▸ **Work required**: Give the records again, every one, exactly.

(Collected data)
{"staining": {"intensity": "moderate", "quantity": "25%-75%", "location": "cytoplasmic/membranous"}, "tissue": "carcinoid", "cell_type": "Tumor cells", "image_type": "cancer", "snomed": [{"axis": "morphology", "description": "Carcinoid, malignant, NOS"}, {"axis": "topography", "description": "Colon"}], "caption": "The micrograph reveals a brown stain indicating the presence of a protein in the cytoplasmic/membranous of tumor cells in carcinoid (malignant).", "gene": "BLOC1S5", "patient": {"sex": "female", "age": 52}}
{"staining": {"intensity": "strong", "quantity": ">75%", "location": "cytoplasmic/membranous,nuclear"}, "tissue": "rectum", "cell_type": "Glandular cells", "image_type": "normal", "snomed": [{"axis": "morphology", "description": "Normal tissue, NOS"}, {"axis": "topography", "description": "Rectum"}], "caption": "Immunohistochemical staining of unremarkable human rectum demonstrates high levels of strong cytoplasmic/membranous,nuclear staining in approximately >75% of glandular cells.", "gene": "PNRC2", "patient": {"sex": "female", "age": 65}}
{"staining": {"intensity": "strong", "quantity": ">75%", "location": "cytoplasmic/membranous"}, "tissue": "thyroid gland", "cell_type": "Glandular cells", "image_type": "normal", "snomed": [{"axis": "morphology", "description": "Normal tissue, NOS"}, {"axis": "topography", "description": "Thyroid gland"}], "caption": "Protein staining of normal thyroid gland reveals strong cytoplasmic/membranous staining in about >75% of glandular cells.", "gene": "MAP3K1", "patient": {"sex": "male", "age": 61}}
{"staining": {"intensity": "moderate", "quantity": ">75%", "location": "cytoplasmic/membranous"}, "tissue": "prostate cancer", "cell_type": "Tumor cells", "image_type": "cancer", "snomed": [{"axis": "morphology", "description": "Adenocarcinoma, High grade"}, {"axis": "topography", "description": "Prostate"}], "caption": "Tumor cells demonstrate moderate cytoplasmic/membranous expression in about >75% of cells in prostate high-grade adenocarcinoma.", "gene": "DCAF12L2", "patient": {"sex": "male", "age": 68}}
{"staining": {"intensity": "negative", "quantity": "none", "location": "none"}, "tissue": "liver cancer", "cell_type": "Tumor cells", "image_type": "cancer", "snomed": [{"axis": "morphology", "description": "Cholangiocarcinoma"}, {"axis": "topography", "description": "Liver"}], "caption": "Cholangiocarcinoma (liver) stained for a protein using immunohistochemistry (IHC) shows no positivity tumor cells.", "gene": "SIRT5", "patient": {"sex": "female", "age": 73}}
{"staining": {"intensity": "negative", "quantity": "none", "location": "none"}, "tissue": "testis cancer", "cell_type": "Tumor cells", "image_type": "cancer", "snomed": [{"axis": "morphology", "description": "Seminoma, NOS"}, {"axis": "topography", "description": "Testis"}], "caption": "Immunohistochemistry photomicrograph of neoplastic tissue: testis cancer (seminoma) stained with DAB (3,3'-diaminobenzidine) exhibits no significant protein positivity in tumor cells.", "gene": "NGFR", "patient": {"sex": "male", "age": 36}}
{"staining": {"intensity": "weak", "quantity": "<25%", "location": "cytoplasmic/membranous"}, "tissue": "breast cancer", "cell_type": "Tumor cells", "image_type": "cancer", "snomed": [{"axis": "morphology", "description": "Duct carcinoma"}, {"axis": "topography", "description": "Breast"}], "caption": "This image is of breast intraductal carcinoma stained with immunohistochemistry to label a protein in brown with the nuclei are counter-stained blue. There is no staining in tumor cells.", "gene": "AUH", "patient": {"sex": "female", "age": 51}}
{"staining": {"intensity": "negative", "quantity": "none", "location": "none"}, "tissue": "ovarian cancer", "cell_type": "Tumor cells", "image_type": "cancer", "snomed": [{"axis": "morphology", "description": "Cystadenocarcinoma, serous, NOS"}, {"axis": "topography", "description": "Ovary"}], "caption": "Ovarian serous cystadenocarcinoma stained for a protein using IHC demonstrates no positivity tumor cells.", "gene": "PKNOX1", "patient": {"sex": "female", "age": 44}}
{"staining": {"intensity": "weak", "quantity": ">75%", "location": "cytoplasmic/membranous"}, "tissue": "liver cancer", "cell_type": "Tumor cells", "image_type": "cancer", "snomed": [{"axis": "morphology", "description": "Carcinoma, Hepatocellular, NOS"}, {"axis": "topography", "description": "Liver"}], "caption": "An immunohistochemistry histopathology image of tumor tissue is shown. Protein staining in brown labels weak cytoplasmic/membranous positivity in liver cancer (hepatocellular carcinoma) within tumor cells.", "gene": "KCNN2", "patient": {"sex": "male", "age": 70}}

▸ **Finished exercise**:
{"staining": {"intensity": "moderate", "quantity": "25%-75%", "location": "cytoplasmic/membranous"}, "tissue": "carcinoid", "cell_type": "Tumor cells", "image_type": "cancer", "snomed": [{"axis": "morphology", "description": "Carcinoid, malignant, NOS"}, {"axis": "topography", "description": "Colon"}], "caption": "The micrograph reveals a brown stain indicating the presence of a protein in the cytoplasmic/membranous of tumor cells in carcinoid (malignant).", "gene": "BLOC1S5", "patient": {"sex": "female", "age": 52}}
{"staining": {"intensity": "strong", "quantity": ">75%", "location": "cytoplasmic/membranous,nuclear"}, "tissue": "rectum", "cell_type": "Glandular cells", "image_type": "normal", "snomed": [{"axis": "morphology", "description": "Normal tissue, NOS"}, {"axis": "topography", "description": "Rectum"}], "caption": "Immunohistochemical staining of unremarkable human rectum demonstrates high levels of strong cytoplasmic/membranous,nuclear staining in approximately >75% of glandular cells.", "gene": "PNRC2", "patient": {"sex": "female", "age": 65}}
{"staining": {"intensity": "strong", "quantity": ">75%", "location": "cytoplasmic/membranous"}, "tissue": "thyroid gland", "cell_type": "Glandular cells", "image_type": "normal", "snomed": [{"axis": "morphology", "description": "Normal tissue, NOS"}, {"axis": "topography", "description": "Thyroid gland"}], "caption": "Protein staining of normal thyroid gland reveals strong cytoplasmic/membranous staining in about >75% of glandular cells.", "gene": "MAP3K1", "patient": {"sex": "male", "age": 61}}
{"staining": {"intensity": "moderate", "quantity": ">75%", "location": "cytoplasmic/membranous"}, "tissue": "prostate cancer", "cell_type": "Tumor cells", "image_type": "cancer", "snomed": [{"axis": "morphology", "description": "Adenocarcinoma, High grade"}, {"axis": "topography", "description": "Prostate"}], "caption": "Tumor cells demonstrate moderate cytoplasmic/membranous expression in about >75% of cells in prostate high-grade adenocarcinoma.", "gene": "DCAF12L2", "patient": {"sex": "male", "age": 68}}
{"staining": {"intensity": "negative", "quantity": "none", "location": "none"}, "tissue": "liver cancer", "cell_type": "Tumor cells", "image_type": "cancer", "snomed": [{"axis": "morphology", "description": "Cholangiocarcinoma"}, {"axis": "topography", "description": "Liver"}], "caption": "Cholangiocarcinoma (liver) stained for a protein using immunohistochemistry (IHC) shows no positivity tumor cells.", "gene": "SIRT5", "patient": {"sex": "female", "age": 73}}
{"staining": {"intensity": "negative", "quantity": "none", "location": "none"}, "tissue": "testis cancer", "cell_type": "Tumor cells", "image_type": "cancer", "snomed": [{"axis": "morphology", "description": "Seminoma, NOS"}, {"axis": "topography", "description": "Testis"}], "caption": "Immunohistochemistry photomicrograph of neoplastic tissue: testis cancer (seminoma) stained with DAB (3,3'-diaminobenzidine) exhibits no significant protein positivity in tumor cells.", "gene": "NGFR", "patient": {"sex": "male", "age": 36}}
{"staining": {"intensity": "weak", "quantity": "<25%", "location": "cytoplasmic/membranous"}, "tissue": "breast cancer", "cell_type": "Tumor cells", "image_type": "cancer", "snomed": [{"axis": "morphology", "description": "Duct carcinoma"}, {"axis": "topography", "description": "Breast"}], "caption": "This image is of breast intraductal carcinoma stained with immunohistochemistry to label a protein in brown with the nuclei are counter-stained blue. There is no staining in tumor cells.", "gene": "AUH", "patient": {"sex": "female", "age": 51}}
{"staining": {"intensity": "negative", "quantity": "none", "location": "none"}, "tissue": "ovarian cancer", "cell_type": "Tumor cells", "image_type": "cancer", "snomed": [{"axis": "morphology", "description": "Cystadenocarcinoma, serous, NOS"}, {"axis": "topography", "description": "Ovary"}], "caption": "Ovarian serous cystadenocarcinoma stained for a protein using IHC demonstrates no positivity tumor cells.", "gene": "PKNOX1", "patient": {"sex": "female", "age": 44}}
{"staining": {"intensity": "weak", "quantity": ">75%", "location": "cytoplasmic/membranous"}, "tissue": "liver cancer", "cell_type": "Tumor cells", "image_type": "cancer", "snomed": [{"axis": "morphology", "description": "Carcinoma, Hepatocellular, NOS"}, {"axis": "topography", "description": "Liver"}], "caption": "An immunohistochemistry histopathology image of tumor tissue is shown. Protein staining in brown labels weak cytoplasmic/membranous positivity in liver cancer (hepatocellular carcinoma) within tumor cells.", "gene": "KCNN2", "patient": {"sex": "male", "age": 70}}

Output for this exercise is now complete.